“In stretching beyond its genre’s reliance on titillating gore, this was more brave – and more disarming – than other programmes in the true crime stable”

The Fall: Skydive Murder Plot

The Fall: Skydive Murder Plot, Channel 4

“The Fall: Skydive Murder Plot can draw on a powerful combination of Victoria Cilliers’ unbelievable good luck in surviving, Emile’s Wile E Coyote-esque approach to uxoricide, and the difficult, dark challenges the justice system faces when a coercive controller is a defendant. The compelling three-part documentary almost makes itself, if its makers can only get out of the way of the tale and tell it. But The Fall’s producers opt for a tricksy deconstruction of the true-crime medium that the story barely survives.”
Jack Seale, The Guardian

“This stylised, rather clever approach risks being a distraction, yet by episode one’s last shot, of Cilliers herself arriving on set to explain first hand the whole shebang, you couldn’t help but lean forward.
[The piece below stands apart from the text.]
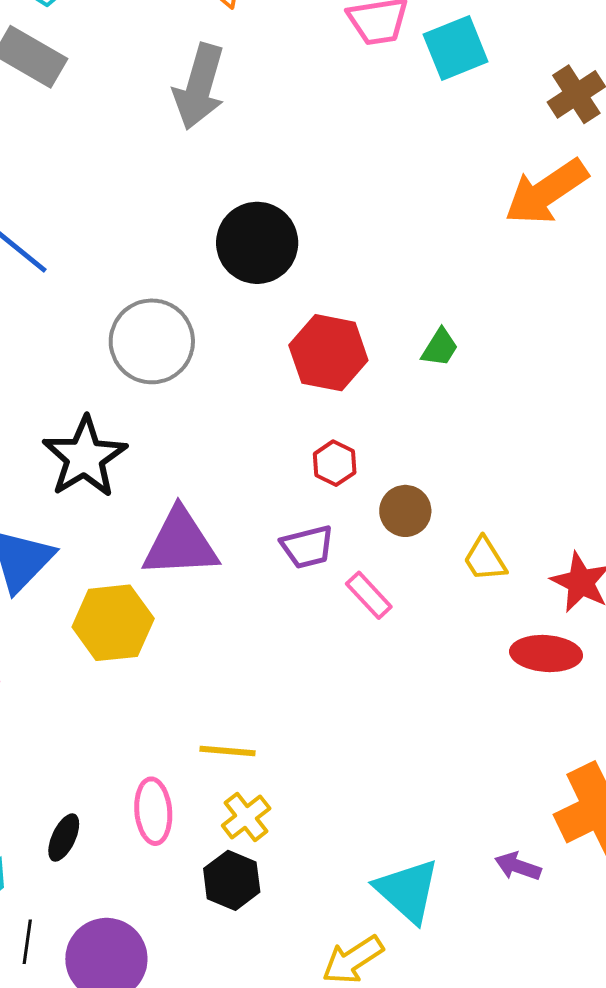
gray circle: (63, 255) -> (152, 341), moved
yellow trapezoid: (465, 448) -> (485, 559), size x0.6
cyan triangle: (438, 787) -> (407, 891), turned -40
Game on. The story becomes as much about her as her husband.”
James Jackson, The Times

“Watching actors being briefed by a director then walking straight on set to play a scene could have come off as unnecessarily tricksy, but it worked brilliantly. Yet, as fascinating as the bones of the story, broken or otherwise, undoubtedly were, I was left with the feeling that I’d got to the end of a jigsaw only to discover vital pieces missing.”
Keith Watson, The Telegraph

“The best dramatisations both grip and inform us. On the other hand, a documentary that relies solely on interviews with retired detectives and audio clips from police interviews can make the most shocking case seem workaday and mundane. Guy King, director of The Fall: Skydive Murder Plot, takes an innovative approach, with overlapping elements of both methods. The result is sometimes mannered, even bordering on arty — but never less than absorbing.”
Christopher Stevens, Daily Mail

“By now, we already know the Cilliers’s murder plot very well, but The Fall proves that intrigue is in ‘how’ a story is told as much as ‘what’ happened. In stretching beyond its genre’s reliance on titillating gore, this was more brave – and more disarming – than other programmes in the true crime stable.”
Emily Watkins, The i

Presumed Innocent, Apple TV+

“The performances are uniformly good and involving but never quite enough to overcome the slick soullessness that is the hallmark of every David E Kelley production. You never quite care. It never quite means anything.”
Lucy Mangan, The Guardian

“The source material runs to 500 pages, and now gets more room to breathe over eight episodes than it had in the 1990 film starring Harrison Ford. What the script does with this is to introduce a bunch of twists, misdirections and elongated therapy scenes, while much more time is spent with the Sabich family – including Rusty’s mainly loyal wife, Barbara (Ruth Negga), and their two teenagers. This is a mixed blessing as all drift through the story looking, for the most part, glacially untraumatised by the extent of Rusty’s serial betrayals.”
Jasper Rees, The Telegraph

“Kelley has said that he hopes Presumed Innocent will be ‘a callback to appointment television’ and that’s exactly what it is. Had this series been broadcast in the days when TV was limited to a handful of terrestrial channels, everyone would have been arguing about it at work the next day, picking holes in the case for the prosecution or the defence and speculating on the implications of the cliffhanger at the end of every episode. Unlike your standard issue by-the-numbers thriller, this is classy, captivating, grown-up entertainment.”